Coarse-Grained Simulations of Surfactant Partitioning into Lipid Membranes

Coarse-grained (CG) simulations offer long time-scales at relatively low cost, making them valuable for high-throughput applications. Membrane-water partition coefficients (KMW) are particular targets of simulation efforts, as they quantify molecular hydrophobicity (the tendency of a molecule to accumulate in organic tissue) and are an important toxicity indicator. Environmental risk assessment uses such data, but requires high accuracy and reliability. In this work, we benchmark CG simulations in the new Martini 3 force field for neutral, anionic, cationic and zwitterionic surfactants, and contrast them with other computational approaches. We assign new charged bead mappings, allowing expansion of our automatic CG parameterisation tool, cg_param. An ionic surfactants are incorporated, with application of the resulting KMW to create toxicity QSARs (quantitative structure activity relationships), showcasing the combined use of experimental and simulation data. Following this, the performance of cg_param models of cationic surfactants is detailed.

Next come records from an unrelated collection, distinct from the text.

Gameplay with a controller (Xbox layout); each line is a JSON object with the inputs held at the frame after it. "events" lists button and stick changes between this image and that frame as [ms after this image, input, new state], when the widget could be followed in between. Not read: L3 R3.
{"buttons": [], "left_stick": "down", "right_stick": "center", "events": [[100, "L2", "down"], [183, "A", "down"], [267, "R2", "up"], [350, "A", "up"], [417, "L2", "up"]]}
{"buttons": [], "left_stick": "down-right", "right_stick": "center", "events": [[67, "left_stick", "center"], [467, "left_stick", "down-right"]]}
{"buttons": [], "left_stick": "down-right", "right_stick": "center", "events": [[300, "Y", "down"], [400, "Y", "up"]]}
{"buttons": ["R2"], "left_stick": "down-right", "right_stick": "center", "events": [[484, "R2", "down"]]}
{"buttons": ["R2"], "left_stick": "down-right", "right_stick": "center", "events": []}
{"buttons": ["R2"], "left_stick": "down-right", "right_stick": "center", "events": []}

Secondary, tertiary and certain other quaternary ammonium species perform well. cg_param has been expanded to integrate DASH, a neural-network trained hierarchy tree which allows rapid prediction of partial charges, and expands the models’ applicability to charged ring structures. Overall, the work develops the cg_param algorithm and validates its use with a mix of new and literature experimental KMW values, helping to expand the use of CG methods in academia and industry.